RECORDS PROVIDED.
★ ★ ★
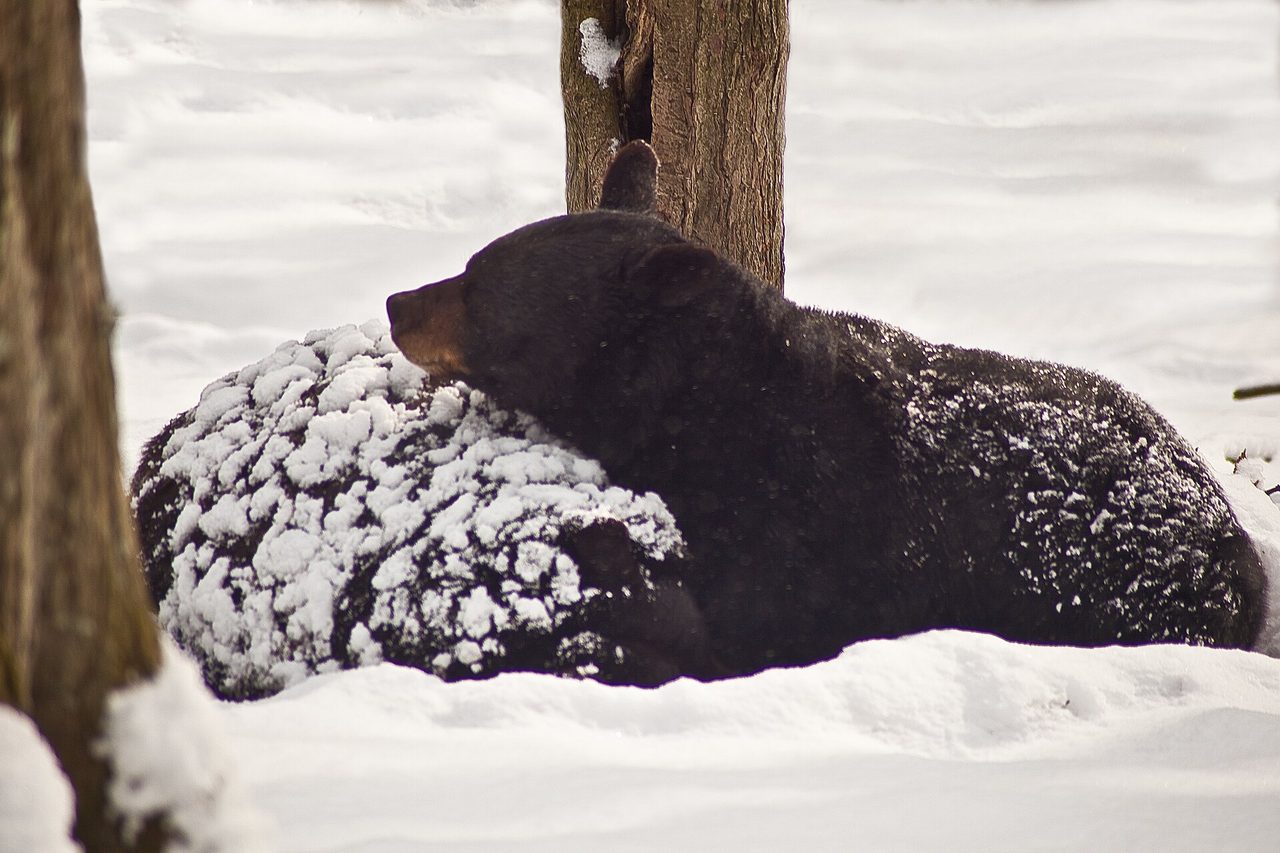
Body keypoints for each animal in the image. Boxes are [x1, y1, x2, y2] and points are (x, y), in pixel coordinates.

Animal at [386, 140, 1269, 677]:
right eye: (473, 261)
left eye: (480, 284)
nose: (398, 301)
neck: (702, 417)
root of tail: (1229, 531)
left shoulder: (803, 537)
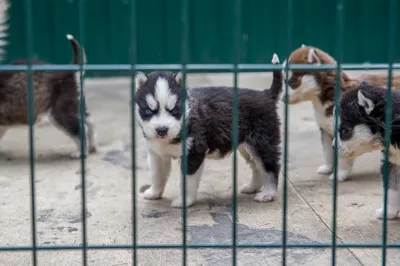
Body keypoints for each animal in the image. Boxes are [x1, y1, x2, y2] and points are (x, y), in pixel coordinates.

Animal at [135, 53, 284, 208]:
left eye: (175, 110)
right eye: (148, 111)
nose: (162, 130)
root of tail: (266, 94)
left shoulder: (194, 152)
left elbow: (187, 181)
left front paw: (184, 201)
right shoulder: (156, 154)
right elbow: (157, 175)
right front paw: (153, 193)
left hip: (262, 142)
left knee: (271, 167)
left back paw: (268, 193)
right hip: (246, 147)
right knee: (257, 167)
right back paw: (252, 187)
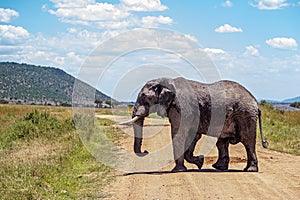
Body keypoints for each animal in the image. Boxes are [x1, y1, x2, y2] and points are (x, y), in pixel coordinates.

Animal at [119, 77, 268, 173]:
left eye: (145, 97)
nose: (145, 151)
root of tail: (256, 102)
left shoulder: (182, 108)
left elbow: (179, 134)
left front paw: (178, 170)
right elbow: (193, 136)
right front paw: (200, 162)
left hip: (246, 115)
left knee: (248, 141)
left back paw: (249, 170)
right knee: (222, 142)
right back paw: (218, 167)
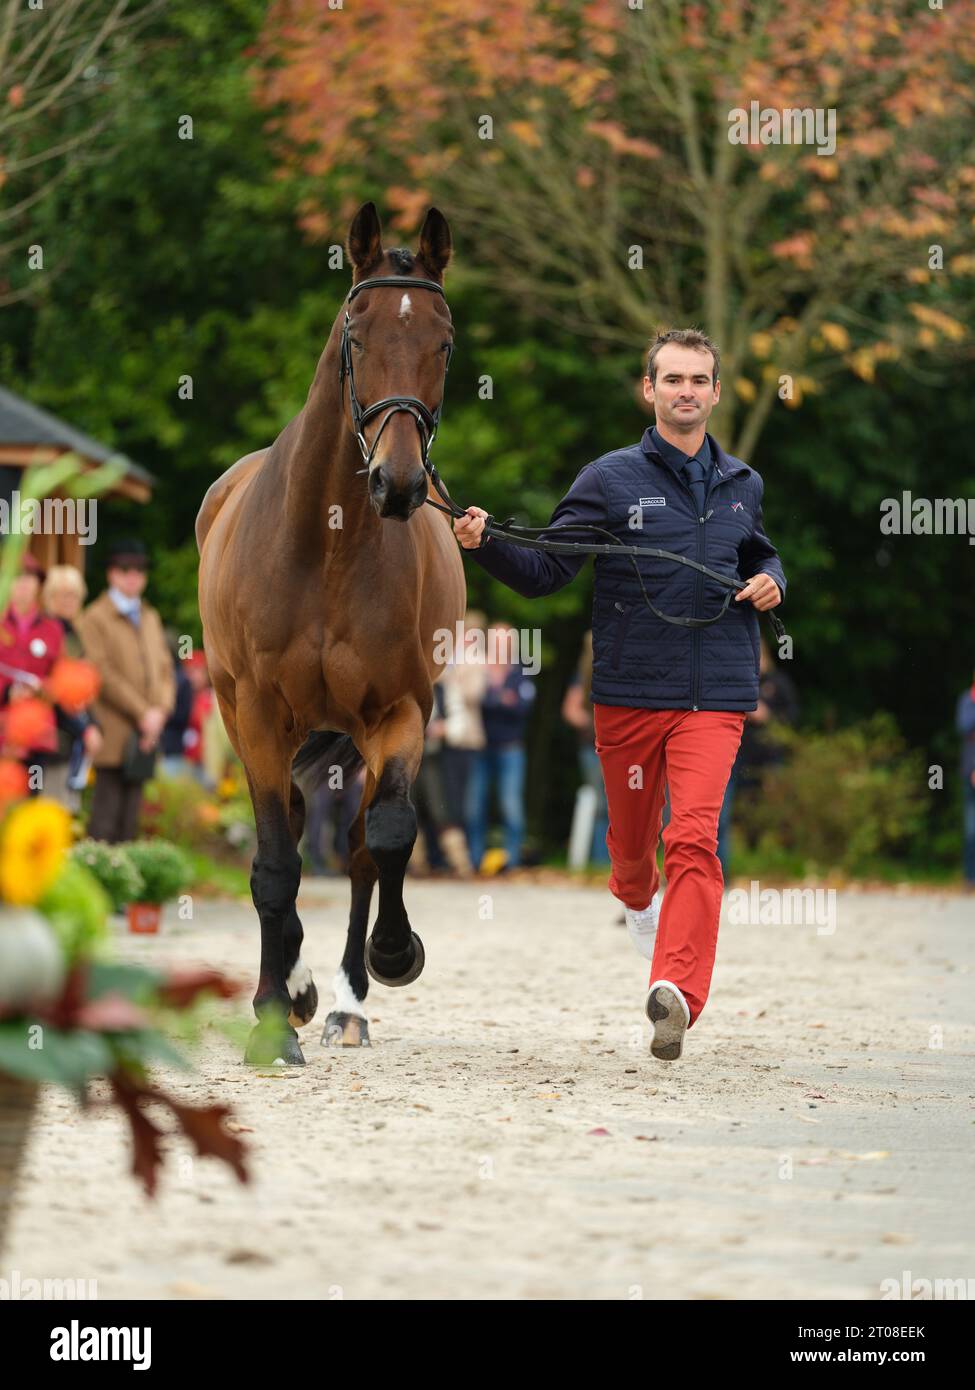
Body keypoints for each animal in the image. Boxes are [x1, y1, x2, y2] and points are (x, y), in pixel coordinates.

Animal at [197, 202, 464, 1061]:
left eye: (443, 342)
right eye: (356, 335)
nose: (399, 483)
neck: (325, 543)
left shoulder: (400, 711)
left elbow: (386, 835)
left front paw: (392, 955)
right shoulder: (254, 714)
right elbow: (274, 863)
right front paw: (274, 1015)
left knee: (353, 847)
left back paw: (344, 1002)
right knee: (284, 833)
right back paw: (291, 989)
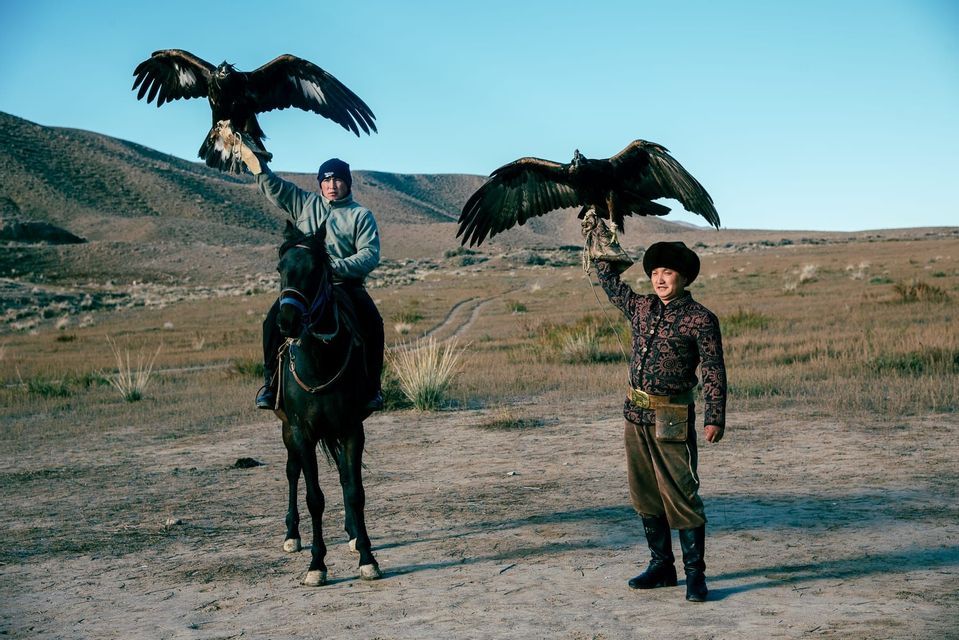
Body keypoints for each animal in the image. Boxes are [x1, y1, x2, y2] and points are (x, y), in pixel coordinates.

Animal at [272, 220, 381, 586]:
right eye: (280, 268)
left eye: (315, 269)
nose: (287, 321)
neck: (320, 361)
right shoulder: (302, 432)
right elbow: (314, 497)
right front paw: (317, 565)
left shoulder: (351, 429)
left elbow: (354, 491)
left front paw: (366, 556)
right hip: (286, 431)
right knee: (292, 472)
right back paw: (292, 535)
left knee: (345, 479)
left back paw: (353, 535)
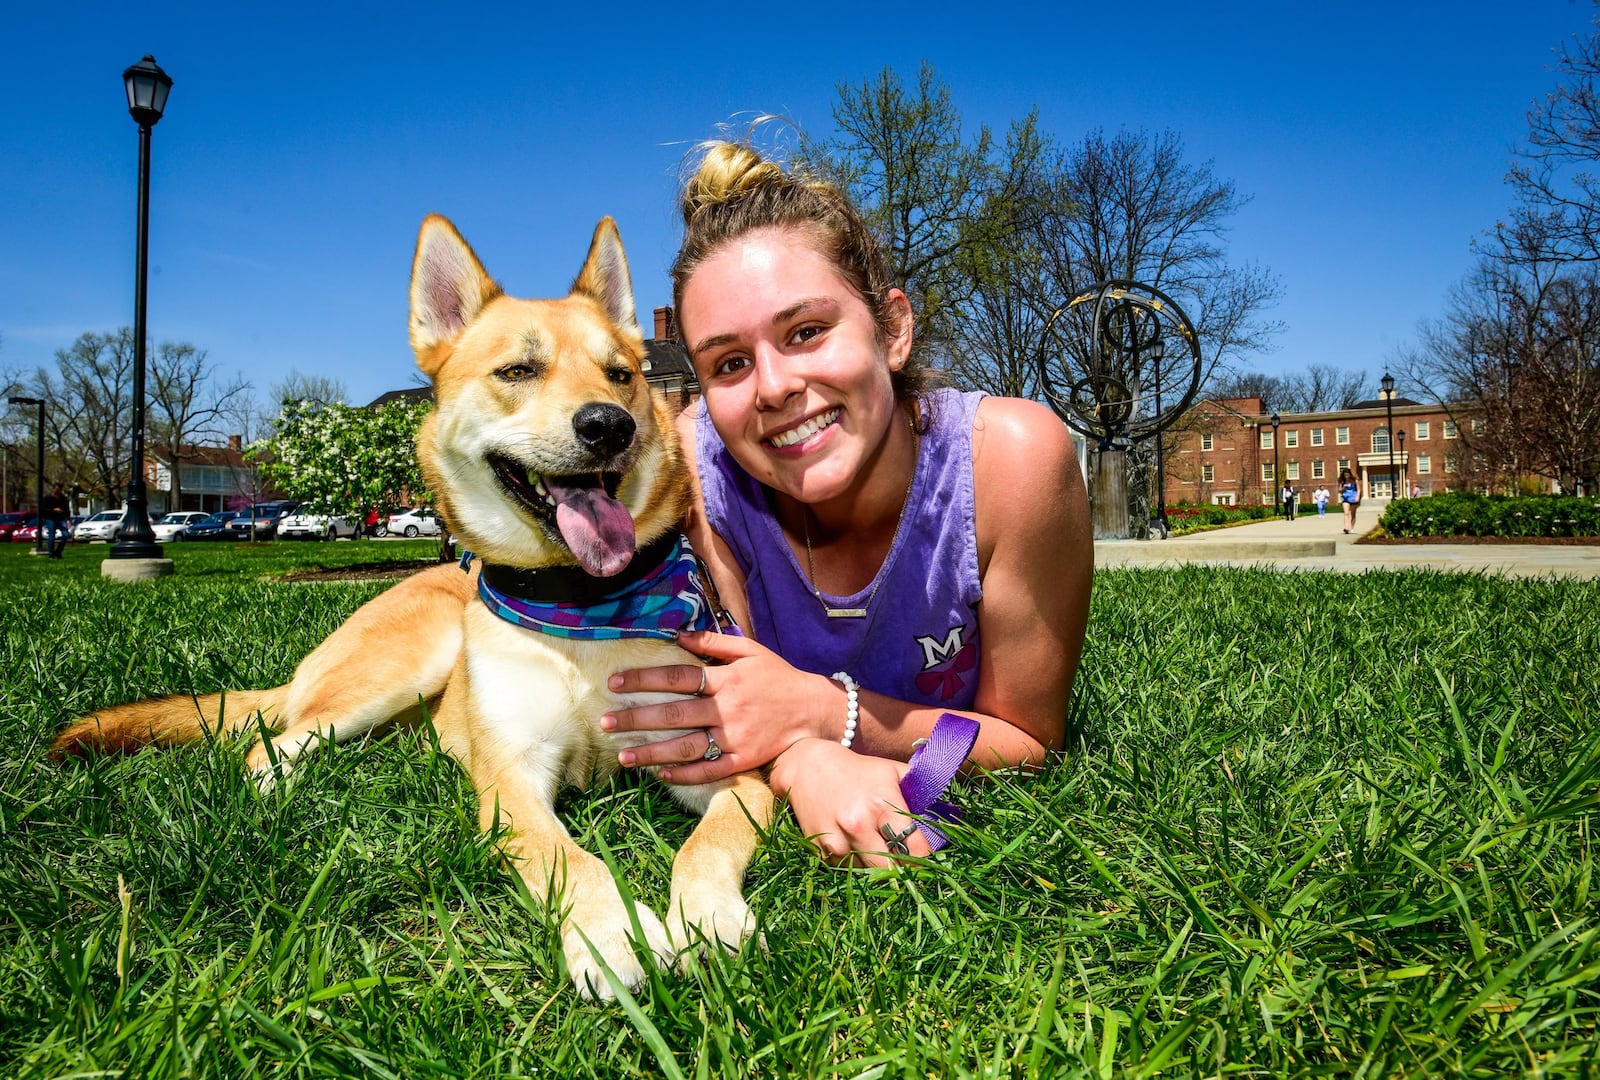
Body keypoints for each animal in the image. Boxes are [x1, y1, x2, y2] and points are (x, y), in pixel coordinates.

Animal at [60, 212, 780, 1004]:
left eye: (622, 375)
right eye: (518, 372)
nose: (609, 424)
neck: (580, 611)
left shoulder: (721, 765)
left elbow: (709, 841)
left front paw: (710, 915)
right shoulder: (511, 782)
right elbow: (568, 857)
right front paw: (609, 931)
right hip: (405, 664)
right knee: (274, 741)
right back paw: (278, 790)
★ ★ ★
The expected output is the exact run of lines from the first line of the material above through the line that contains "right back paw: (252, 187)", minus any pictures.

Body keypoints for each animal in the image. Boxes are [x1, y1, x2, y2] and points are (x, y), in pixel coordinates.

Animal at [386, 140, 1269, 677]:
right eye: (473, 261)
left eye: (480, 284)
nose: (398, 301)
neck: (702, 417)
root of tail: (1229, 531)
left shoulder: (803, 537)
Body keypoints for each animal in the image. Boxes are [x1, y1, x2, y2] and points are (x, y), in pixel coordinates.

Animal at [135, 53, 284, 208]:
left eye: (175, 110)
right eye: (148, 111)
nose: (162, 130)
root of tail: (266, 94)
left shoulder: (194, 152)
left elbow: (187, 181)
left front paw: (184, 201)
right shoulder: (156, 154)
right elbow: (157, 175)
right front paw: (153, 193)
left hip: (262, 142)
left knee: (271, 167)
left back paw: (268, 193)
right hip: (246, 147)
right knee: (257, 167)
right back paw: (252, 187)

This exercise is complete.